== TASK GOAL ==
Update every row below by replacing "wide staircase" with "broad staircase" and leaving all else unchanged. Leave the pictures out of your answer.
Top of PROVIDED MATERIAL
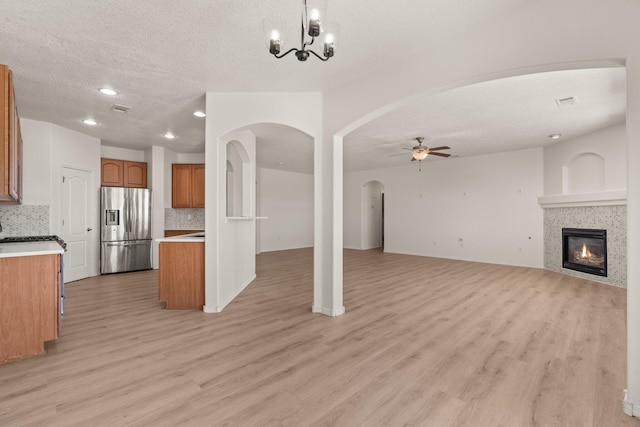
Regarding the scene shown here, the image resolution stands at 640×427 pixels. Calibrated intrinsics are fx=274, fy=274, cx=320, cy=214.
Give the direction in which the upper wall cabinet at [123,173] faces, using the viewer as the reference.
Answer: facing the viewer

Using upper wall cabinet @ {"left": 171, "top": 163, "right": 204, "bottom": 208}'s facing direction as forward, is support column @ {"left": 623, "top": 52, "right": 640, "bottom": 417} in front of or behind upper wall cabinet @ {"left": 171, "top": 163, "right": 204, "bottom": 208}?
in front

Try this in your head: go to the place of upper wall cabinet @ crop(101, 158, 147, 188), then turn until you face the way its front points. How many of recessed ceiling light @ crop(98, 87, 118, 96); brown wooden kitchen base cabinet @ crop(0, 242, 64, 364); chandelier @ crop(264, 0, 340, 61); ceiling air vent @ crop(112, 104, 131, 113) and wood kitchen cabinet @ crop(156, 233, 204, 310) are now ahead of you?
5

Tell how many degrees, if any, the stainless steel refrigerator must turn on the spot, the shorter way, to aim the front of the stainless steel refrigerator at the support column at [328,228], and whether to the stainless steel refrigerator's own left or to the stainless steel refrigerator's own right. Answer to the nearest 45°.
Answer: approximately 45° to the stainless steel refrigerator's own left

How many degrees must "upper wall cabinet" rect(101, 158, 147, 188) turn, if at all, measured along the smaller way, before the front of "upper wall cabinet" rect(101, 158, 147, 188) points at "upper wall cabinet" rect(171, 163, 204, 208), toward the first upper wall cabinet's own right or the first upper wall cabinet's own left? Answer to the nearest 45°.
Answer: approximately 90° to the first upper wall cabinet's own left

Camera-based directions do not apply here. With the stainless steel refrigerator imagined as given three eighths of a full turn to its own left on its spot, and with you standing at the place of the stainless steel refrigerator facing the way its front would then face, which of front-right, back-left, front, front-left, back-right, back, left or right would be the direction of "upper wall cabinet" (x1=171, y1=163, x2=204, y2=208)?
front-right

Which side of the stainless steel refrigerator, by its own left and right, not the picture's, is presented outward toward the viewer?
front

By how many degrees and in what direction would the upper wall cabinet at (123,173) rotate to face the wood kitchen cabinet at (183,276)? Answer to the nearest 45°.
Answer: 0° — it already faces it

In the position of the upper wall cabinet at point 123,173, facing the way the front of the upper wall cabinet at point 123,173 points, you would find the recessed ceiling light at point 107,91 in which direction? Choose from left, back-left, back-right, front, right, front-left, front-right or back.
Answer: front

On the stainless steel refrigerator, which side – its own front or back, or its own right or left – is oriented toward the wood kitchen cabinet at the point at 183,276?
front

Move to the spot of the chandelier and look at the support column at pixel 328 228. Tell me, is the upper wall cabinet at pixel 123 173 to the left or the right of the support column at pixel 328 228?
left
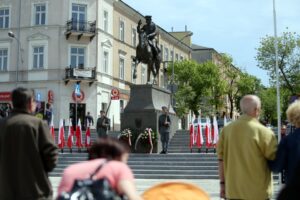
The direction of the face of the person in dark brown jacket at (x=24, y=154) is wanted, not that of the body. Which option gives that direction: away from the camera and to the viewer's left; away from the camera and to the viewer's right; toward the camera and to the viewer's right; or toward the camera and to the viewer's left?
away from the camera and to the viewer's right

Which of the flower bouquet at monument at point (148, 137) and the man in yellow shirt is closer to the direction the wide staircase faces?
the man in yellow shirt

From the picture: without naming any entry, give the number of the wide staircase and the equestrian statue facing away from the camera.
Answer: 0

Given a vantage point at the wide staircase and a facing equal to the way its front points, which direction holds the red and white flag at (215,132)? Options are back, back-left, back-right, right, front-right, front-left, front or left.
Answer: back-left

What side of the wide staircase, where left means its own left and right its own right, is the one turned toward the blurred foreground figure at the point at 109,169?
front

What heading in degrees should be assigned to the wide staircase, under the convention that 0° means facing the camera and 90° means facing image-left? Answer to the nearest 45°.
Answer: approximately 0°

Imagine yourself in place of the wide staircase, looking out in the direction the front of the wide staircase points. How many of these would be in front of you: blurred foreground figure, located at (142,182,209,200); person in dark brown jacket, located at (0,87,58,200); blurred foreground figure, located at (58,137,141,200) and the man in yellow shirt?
Bottom of PROVIDED MATERIAL
== PROBLEM SOLUTION ==
Regarding the scene shown here, the image resolution stands at 640×427 pixels. Calibrated intrinsics are fx=274, fy=274, cx=320, cy=214.
Give the direction in which the upper wall cabinet at [123,173] faces, using the viewer as the reference.
Answer: facing the viewer

Using upper wall cabinet @ {"left": 171, "top": 163, "right": 204, "bottom": 208}'s facing direction as forward, is support column @ {"left": 623, "top": 52, "right": 640, "bottom": 417} in front of or behind upper wall cabinet @ {"left": 171, "top": 163, "right": 204, "bottom": 208}?
in front

Try this in your head: go to the place of upper wall cabinet @ crop(101, 158, 147, 188), then turn until you face the way its front points. How many of recessed ceiling light @ crop(98, 87, 118, 96); brown wooden kitchen base cabinet @ crop(0, 242, 64, 364); chandelier @ crop(264, 0, 340, 61); ceiling air vent @ crop(112, 104, 131, 113) and wood kitchen cabinet @ crop(156, 233, 204, 310) are now ahead of you?
5

Tell how many degrees, if any, the stainless steel refrigerator must turn on the spot, the shorter way, to aim the front of the stainless steel refrigerator at the support column at [328,228], and whether to the stainless steel refrigerator's own left or to the stainless steel refrigerator's own right. Answer to the nearest 45°.
Answer: approximately 45° to the stainless steel refrigerator's own left

How many degrees must "upper wall cabinet" rect(101, 158, 147, 188) turn, if at all, measured along the smaller way, before the front of "upper wall cabinet" rect(101, 158, 147, 188) points at "upper wall cabinet" rect(171, 163, 204, 208), toward the first upper wall cabinet's own right or the first upper wall cabinet's own left? Answer to the nearest 45°.
Answer: approximately 90° to the first upper wall cabinet's own left

Camera-based directions do not apply here. With the stainless steel refrigerator imagined as given three eighths of a full turn to its own left on its spot, and with you standing at the place of the stainless steel refrigerator facing the way its front would then face, which of front-right, back-left, front, front-left, back-right, back, left or right would be the direction of "upper wall cabinet" (x1=171, y1=163, x2=204, y2=208)?
front-right

Which side of the stainless steel refrigerator, by its own left and right, not the picture's, is presented outward toward the viewer?
front

By how many degrees and in what direction would the upper wall cabinet at (123,173) rotate to face the wood kitchen cabinet at (183,276)? Answer to the nearest 45°.
Answer: 0° — it already faces it

In the position of the upper wall cabinet at point 123,173, facing the way the front of the upper wall cabinet at point 123,173 points, you would find the recessed ceiling light at point 107,91 in which direction? Choose from left, back-left, back-right, front, right, front-left, front-right or back.
Answer: front

On the stainless steel refrigerator, which side – its own front or back, or its own right or left – is oriented toward the wood kitchen cabinet at the point at 183,276?
front

Move to the spot of the chandelier and look at the support column at pixel 328 228. Tell me, is the upper wall cabinet at pixel 123 173 to the left or the right of the support column at pixel 328 228?
left
The direction of the face of the person in dark brown jacket at (x=24, y=154) is wanted, not that of the body. Which option gives that direction: away from the camera and to the viewer's left; away from the camera and to the viewer's right; toward the camera and to the viewer's right; or toward the camera and to the viewer's left?
away from the camera and to the viewer's right

Which of the flower bouquet at monument at point (148, 137) and the man in yellow shirt is closer to the direction the broad staircase faces?
the man in yellow shirt

From the picture: without naming any entry, give the number of the broad staircase and the equestrian statue facing away from the camera.
Answer: 0

Given a vantage point at the broad staircase and a facing equal to the way its front points, which direction holds the red and white flag at (215,132)? Options are back, back-left, back-right, right, front-right, front-left, front or left.
Answer: back-left

What side of the broad staircase, where left means its own left and right its own right, is the one turned toward the blurred foreground figure at the point at 109,169?
front

What heading in degrees should be assigned to the broad staircase, under the convention that 0° means facing the camera and 90° means facing image-left? Answer to the nearest 45°.
Answer: approximately 0°

Imagine yourself in place of the broad staircase, looking out in the direction the front of the broad staircase points. How many of these would be in front of you: blurred foreground figure, located at (142,182,209,200); person in dark brown jacket, located at (0,87,58,200); blurred foreground figure, located at (58,137,141,200) and the man in yellow shirt?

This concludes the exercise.